Answer these questions about the email thread on blockoffsets below.
1. What does the thread say having implemented the blockoffset check helps detect while in development?
2. Which two conditions should a lost packet typically produce?
3. What should you not do in any of the error cases?

## Start DOCUMENT PASSAGE

Changes are underway. One comments inline.

> On Dec 4, 2020, at 11:42 AM, Joseph Touch <to...@strayalpha.com> wrote:
> 
> Hi, Christian,

[...]

>>> There is no clear utility in having the blockoffset point past the end of 
>>> the
>>> current packet. It serves – at best – as only a partially useful check on 
>>> the
>>> next packet. I.e., if the two blockoffsets disagree, presumably a packet is
>>> lost – but if they agree, it cannot be concluded that a packet is not lost. 
>>> It
>>> is sufficient that it points to the end of the tunnel packet.
>> 
>> No harm either though, right? Having implemented this, I can tell you that 
>> it does help detect bugs in ones code while in development. :)
> 
> It’s useful as a check, but it’s important to explain what the check means.
> 
> There are four cases (BO = blockoffsets, seq = ESP sequence number)
> 
>                               ESP - no gap         ESP - gap
> ---------------------------------------------------------------------
> BO - aligned          OK                         BO-FP-err
> BO - misaligned    SN-FP-err              Typ-err
> 
> Typ-err is the typical error when a packet is lost, because that should 
> result in both an ESP seqno gap and blockoffset misalignment.
> 
> SN-FP-err is when there’s no ESP seq no gap but the blockoffsets are 
> misaligned. This should only ever happen if the seqno rolls around and you 
> missed it, which you should have some other mechanism to prevent (i.e., drop 
> old packets when they’re half the sequence space old - which is easy to 
> predict because you know the tunnel packet generation rate).
> 
> BO-FP-err is when there’s an ESP seq no gap but the blockoffsets are aligned. 
> This is just a false positive (thus “FP” in my notation). S
> 
> In any of the error cases, you do not reassemble.
> 
> So checking blockoffset alignment only helps you know whether your sequence 
> number check and timeout discard is working correctly.

## End DOCUMENT PASSAGE
## Start GIVEN RECORDS

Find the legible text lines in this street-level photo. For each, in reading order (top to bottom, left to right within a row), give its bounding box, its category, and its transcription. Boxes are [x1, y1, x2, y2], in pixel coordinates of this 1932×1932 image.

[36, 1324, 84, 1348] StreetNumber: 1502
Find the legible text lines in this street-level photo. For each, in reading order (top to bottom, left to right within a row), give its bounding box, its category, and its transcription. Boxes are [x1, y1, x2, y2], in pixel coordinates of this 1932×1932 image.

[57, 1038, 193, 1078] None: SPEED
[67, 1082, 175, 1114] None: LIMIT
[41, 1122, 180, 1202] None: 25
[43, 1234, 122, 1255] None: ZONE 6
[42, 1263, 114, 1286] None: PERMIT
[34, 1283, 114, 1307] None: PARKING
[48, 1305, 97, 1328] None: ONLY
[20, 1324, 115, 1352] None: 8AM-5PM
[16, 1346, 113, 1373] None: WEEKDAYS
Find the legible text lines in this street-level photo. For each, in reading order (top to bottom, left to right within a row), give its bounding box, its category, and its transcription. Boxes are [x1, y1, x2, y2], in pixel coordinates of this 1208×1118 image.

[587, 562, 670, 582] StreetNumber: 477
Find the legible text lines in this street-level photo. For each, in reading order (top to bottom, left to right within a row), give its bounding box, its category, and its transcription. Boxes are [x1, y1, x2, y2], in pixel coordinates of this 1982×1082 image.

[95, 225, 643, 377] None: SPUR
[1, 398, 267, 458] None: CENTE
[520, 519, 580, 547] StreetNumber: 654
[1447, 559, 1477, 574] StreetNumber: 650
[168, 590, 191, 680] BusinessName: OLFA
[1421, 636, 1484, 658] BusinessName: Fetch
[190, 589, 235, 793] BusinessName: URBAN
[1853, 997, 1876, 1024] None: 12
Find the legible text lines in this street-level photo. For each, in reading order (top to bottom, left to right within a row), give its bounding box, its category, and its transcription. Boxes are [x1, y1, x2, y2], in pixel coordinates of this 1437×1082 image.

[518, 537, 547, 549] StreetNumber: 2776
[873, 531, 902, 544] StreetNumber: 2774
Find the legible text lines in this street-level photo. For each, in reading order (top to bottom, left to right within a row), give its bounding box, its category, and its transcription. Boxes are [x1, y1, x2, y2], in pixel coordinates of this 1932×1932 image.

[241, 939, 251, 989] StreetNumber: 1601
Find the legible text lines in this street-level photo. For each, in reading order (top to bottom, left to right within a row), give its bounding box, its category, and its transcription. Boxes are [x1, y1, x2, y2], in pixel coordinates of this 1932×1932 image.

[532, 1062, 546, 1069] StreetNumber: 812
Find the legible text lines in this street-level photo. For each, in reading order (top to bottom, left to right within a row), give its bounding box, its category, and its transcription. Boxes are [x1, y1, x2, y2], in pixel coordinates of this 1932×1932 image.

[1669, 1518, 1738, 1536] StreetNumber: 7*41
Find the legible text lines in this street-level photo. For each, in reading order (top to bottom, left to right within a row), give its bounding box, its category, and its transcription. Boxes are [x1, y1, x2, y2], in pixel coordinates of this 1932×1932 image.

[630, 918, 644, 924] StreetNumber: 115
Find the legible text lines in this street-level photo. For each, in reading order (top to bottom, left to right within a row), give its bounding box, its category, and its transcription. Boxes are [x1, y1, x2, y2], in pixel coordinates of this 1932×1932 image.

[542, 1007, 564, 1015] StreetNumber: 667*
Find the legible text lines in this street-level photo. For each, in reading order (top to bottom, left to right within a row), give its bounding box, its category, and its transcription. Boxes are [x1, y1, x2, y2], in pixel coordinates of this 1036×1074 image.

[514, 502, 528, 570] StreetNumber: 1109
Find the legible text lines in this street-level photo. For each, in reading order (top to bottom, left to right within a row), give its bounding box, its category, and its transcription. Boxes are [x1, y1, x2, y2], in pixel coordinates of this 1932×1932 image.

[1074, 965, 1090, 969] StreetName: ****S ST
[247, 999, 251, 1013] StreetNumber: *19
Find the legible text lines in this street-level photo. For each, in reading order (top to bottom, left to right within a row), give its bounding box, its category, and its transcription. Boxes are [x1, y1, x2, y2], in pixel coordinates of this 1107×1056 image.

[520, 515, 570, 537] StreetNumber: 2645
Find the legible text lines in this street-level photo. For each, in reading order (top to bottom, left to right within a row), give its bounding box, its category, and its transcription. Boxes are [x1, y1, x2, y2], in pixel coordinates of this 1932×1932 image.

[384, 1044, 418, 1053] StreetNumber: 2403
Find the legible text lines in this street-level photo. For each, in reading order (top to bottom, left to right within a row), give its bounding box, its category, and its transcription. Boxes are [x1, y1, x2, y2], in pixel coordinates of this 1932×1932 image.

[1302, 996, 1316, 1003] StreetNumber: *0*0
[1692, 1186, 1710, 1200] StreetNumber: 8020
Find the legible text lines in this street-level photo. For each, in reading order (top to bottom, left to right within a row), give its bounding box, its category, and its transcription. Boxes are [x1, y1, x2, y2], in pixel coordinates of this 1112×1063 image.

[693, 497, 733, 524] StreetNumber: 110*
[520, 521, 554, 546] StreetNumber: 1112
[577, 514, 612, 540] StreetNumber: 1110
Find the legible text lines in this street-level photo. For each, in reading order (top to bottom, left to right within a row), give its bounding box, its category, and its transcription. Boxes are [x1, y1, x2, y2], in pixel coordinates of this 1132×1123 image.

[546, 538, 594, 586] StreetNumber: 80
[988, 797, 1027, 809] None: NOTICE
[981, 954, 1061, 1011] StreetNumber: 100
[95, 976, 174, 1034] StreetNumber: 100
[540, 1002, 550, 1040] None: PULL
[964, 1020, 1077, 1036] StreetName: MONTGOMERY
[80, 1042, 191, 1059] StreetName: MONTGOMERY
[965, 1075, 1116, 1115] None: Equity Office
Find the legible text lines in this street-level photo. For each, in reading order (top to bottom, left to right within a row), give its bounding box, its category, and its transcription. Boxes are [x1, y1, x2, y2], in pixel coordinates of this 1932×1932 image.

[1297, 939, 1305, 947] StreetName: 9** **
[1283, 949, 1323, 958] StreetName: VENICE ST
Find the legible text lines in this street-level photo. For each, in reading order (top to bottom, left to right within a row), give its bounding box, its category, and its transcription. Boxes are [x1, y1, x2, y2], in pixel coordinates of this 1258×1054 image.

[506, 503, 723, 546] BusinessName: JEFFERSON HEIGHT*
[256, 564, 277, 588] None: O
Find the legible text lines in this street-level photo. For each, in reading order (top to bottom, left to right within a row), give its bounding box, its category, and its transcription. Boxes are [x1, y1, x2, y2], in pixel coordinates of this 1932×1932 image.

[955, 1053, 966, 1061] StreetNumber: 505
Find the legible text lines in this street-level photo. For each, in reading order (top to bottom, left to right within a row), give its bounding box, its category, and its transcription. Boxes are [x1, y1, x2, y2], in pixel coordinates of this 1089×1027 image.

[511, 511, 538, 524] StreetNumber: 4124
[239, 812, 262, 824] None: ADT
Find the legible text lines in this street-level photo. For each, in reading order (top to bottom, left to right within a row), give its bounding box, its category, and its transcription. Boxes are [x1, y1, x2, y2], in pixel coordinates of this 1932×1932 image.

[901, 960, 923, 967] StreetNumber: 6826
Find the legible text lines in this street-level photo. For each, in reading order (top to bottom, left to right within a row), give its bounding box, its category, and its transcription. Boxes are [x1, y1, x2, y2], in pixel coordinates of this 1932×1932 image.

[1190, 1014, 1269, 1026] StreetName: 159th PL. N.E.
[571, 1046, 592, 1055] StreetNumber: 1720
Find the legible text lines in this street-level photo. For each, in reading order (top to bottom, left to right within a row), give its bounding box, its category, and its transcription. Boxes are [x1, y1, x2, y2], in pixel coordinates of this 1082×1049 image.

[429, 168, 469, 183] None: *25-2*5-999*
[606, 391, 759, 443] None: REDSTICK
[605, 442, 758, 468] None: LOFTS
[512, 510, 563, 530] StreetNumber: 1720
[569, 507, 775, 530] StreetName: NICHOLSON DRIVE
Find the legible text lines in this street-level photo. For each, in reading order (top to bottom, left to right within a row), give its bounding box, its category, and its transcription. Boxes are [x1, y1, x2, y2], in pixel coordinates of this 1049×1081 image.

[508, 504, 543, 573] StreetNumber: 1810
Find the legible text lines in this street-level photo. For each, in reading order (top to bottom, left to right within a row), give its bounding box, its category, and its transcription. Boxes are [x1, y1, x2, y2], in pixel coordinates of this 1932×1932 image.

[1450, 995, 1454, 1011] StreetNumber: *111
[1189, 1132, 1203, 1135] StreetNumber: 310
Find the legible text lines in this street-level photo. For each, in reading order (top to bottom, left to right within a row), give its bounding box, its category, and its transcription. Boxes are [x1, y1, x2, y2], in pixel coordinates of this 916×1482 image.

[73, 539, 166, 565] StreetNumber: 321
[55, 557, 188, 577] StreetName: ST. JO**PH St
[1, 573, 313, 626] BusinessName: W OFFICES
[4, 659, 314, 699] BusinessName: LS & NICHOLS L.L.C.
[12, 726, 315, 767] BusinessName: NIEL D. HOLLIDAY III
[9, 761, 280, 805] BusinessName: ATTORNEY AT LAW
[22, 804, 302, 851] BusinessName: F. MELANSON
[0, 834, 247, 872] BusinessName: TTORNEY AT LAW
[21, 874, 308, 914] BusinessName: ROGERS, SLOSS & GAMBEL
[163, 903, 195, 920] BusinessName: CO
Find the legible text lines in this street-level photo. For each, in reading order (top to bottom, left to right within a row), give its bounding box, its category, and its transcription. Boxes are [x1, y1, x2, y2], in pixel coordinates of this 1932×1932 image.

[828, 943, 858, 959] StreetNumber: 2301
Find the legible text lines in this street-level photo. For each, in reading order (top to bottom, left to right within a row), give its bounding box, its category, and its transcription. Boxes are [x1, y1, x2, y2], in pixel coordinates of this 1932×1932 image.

## End GIVEN RECORDS

- _SOLVED EXERCISE_
1. Bugs in one's code.
2. Both an ESP seqno gap and blockoffset misalignment.
3. Reassemble.